COLLECTED DATA:
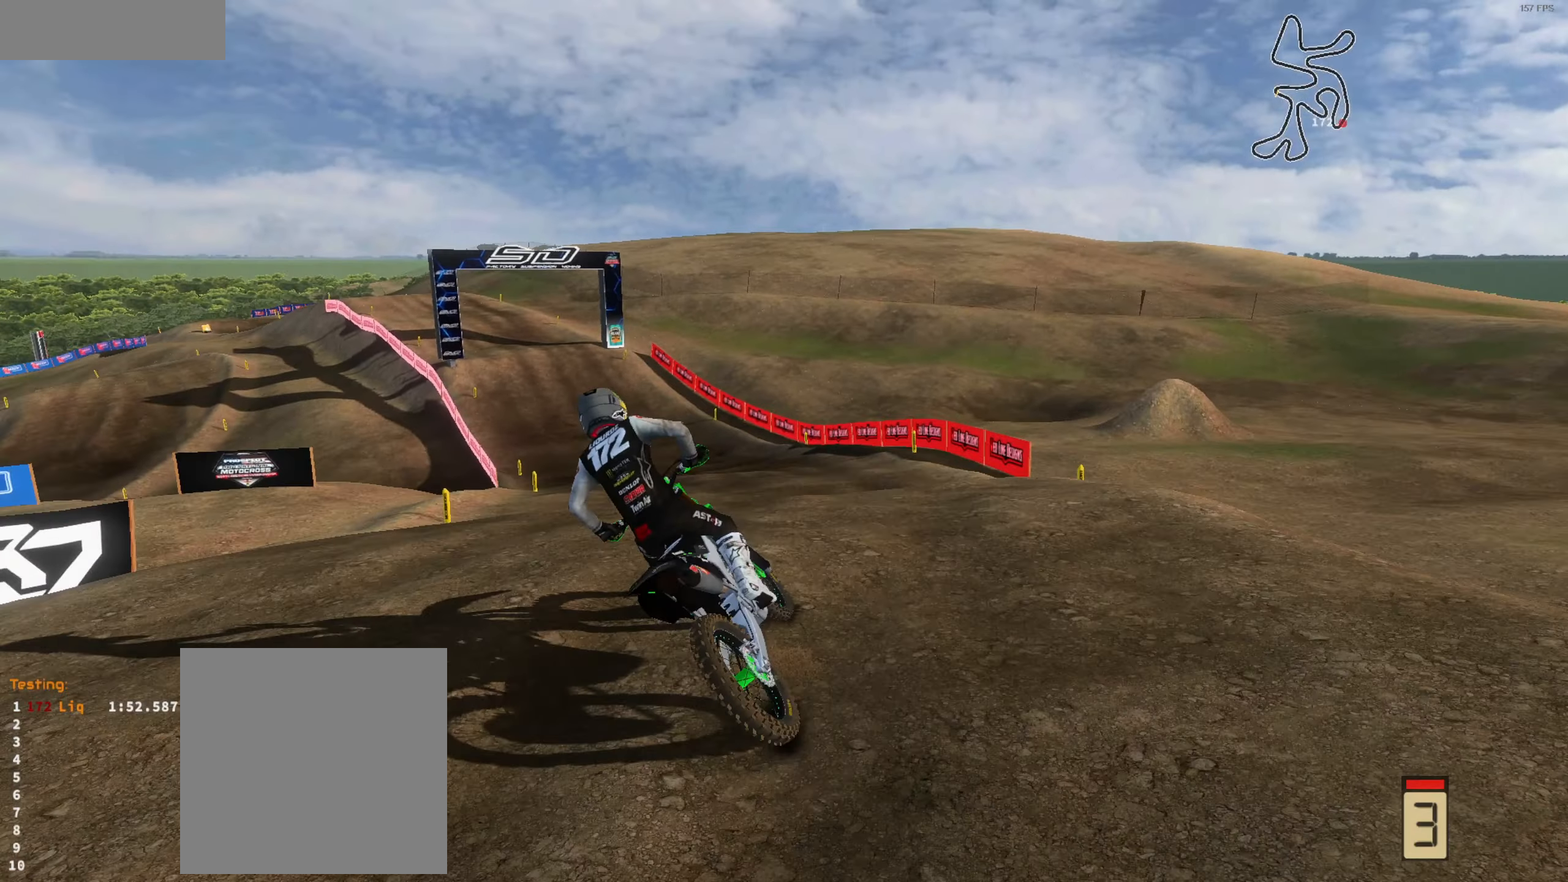
{"buttons": ["R2"], "left_stick": "center", "right_stick": "up", "events": [[50, "right_stick", "up-right"], [117, "R1", "up"], [117, "left_stick", "left"], [183, "right_stick", "center"], [283, "left_stick", "center"], [283, "right_stick", "up"], [383, "L3", "down"], [483, "L3", "up"]]}
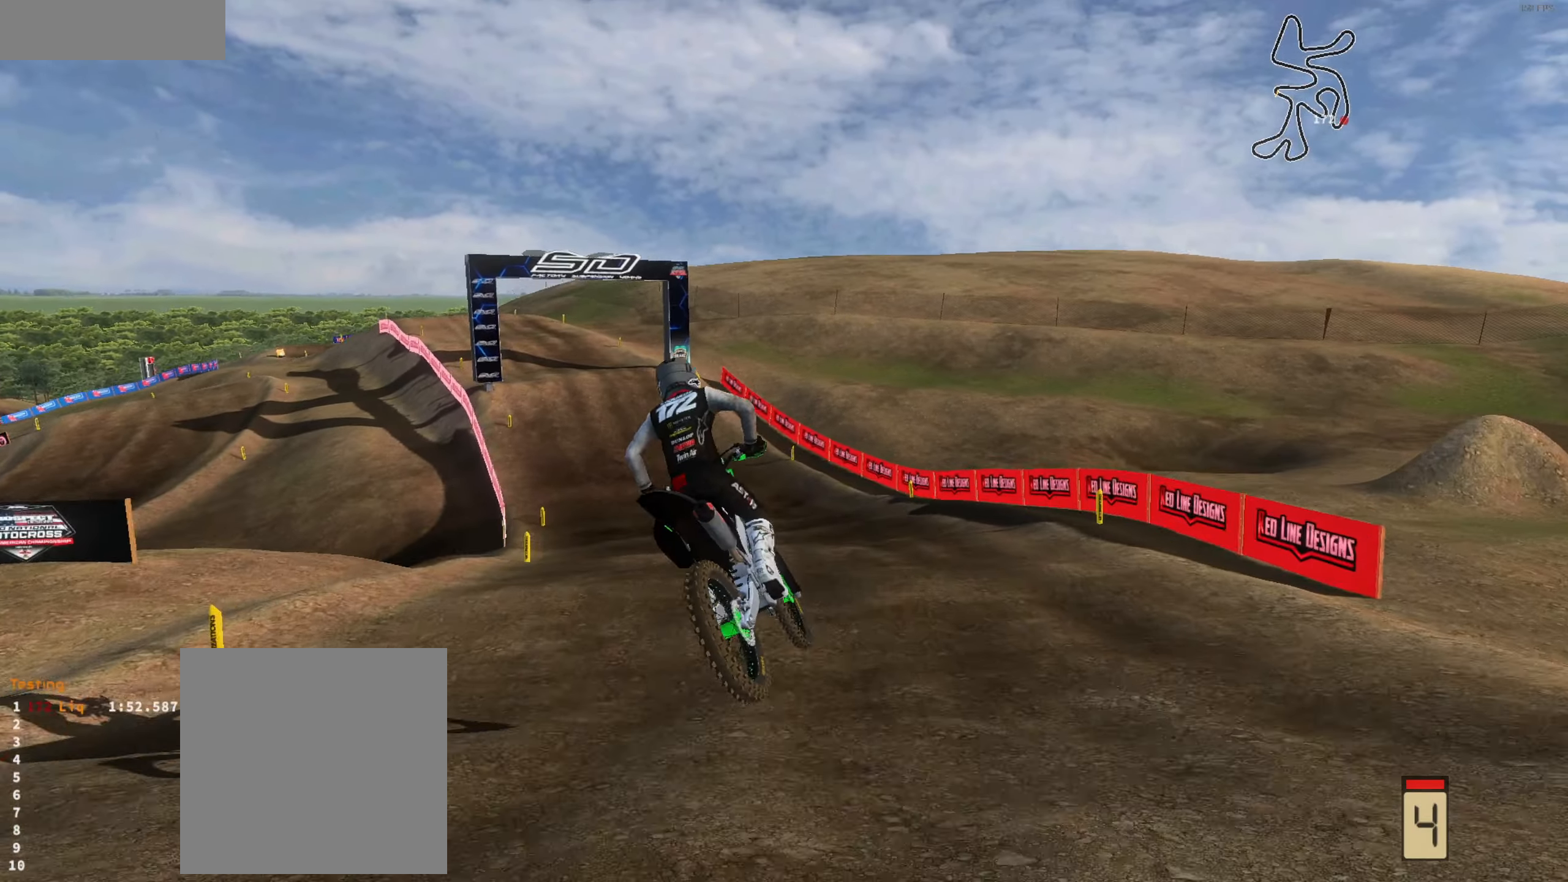
{"buttons": ["R2"], "left_stick": "center", "right_stick": "up", "events": [[217, "L3", "down"], [317, "L3", "up"]]}
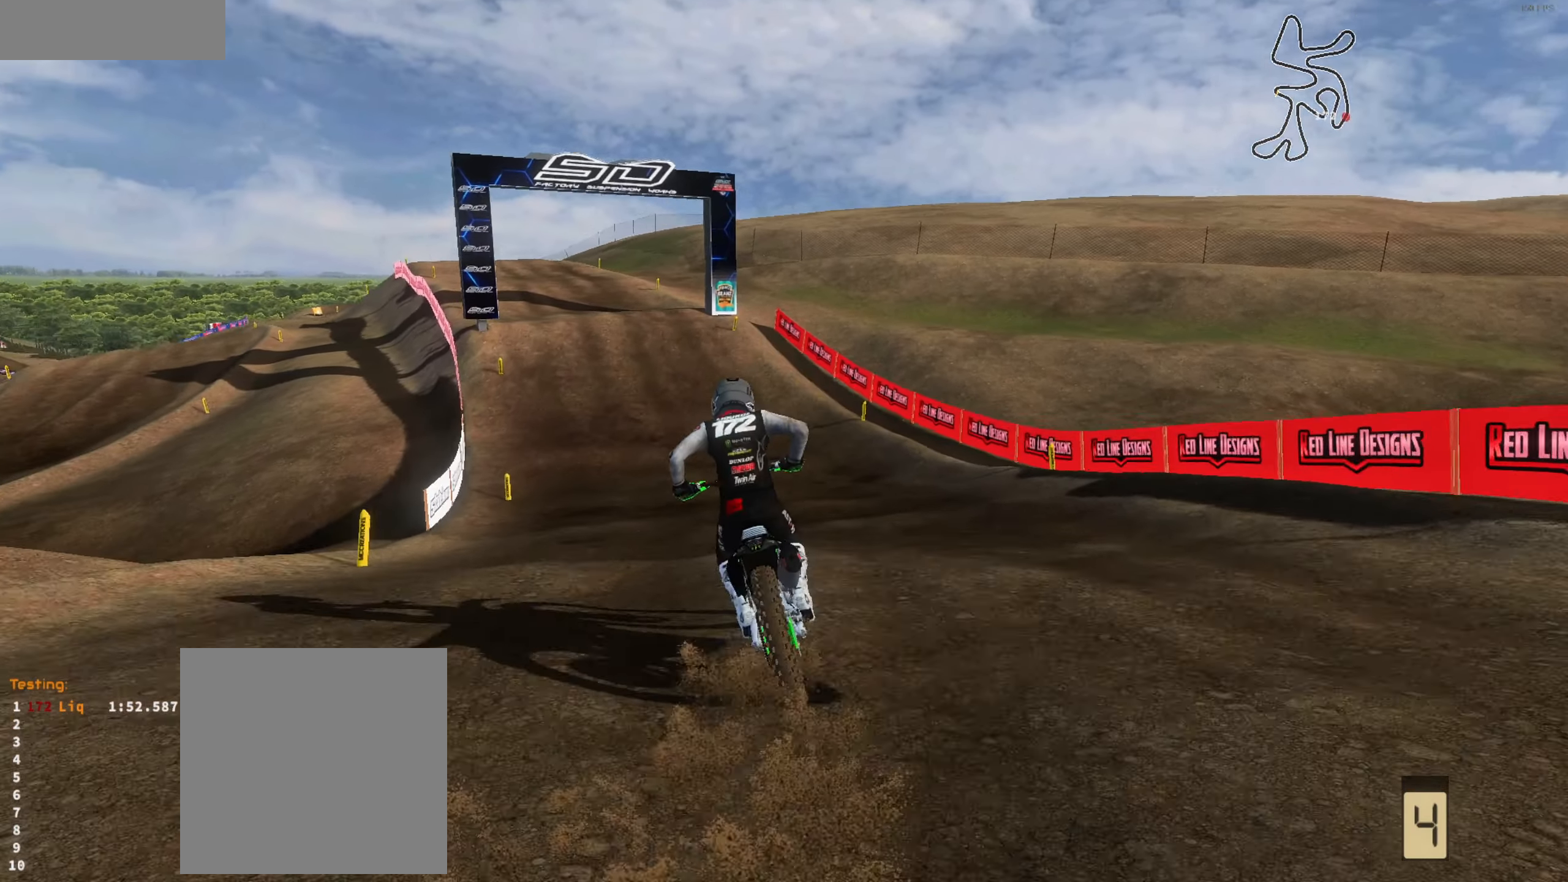
{"buttons": ["R2"], "left_stick": "up-left", "right_stick": "up-right", "events": [[50, "L3", "down"], [150, "L3", "up"], [183, "left_stick", "up-left"], [417, "right_stick", "up-right"]]}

YOUR TASK: Reproduce, word for word, everything in the listing above except the pictures.

ANSWER BOX:
{"buttons": ["R2"], "left_stick": "center", "right_stick": "up", "events": [[50, "right_stick", "up-right"], [117, "R1", "up"], [117, "left_stick", "left"], [183, "right_stick", "center"], [283, "left_stick", "center"], [283, "right_stick", "up"], [383, "L3", "down"], [483, "L3", "up"]]}
{"buttons": ["R2"], "left_stick": "center", "right_stick": "up", "events": [[217, "L3", "down"], [317, "L3", "up"]]}
{"buttons": ["R2"], "left_stick": "up-left", "right_stick": "up-right", "events": [[50, "L3", "down"], [150, "L3", "up"], [183, "left_stick", "up-left"], [417, "right_stick", "up-right"]]}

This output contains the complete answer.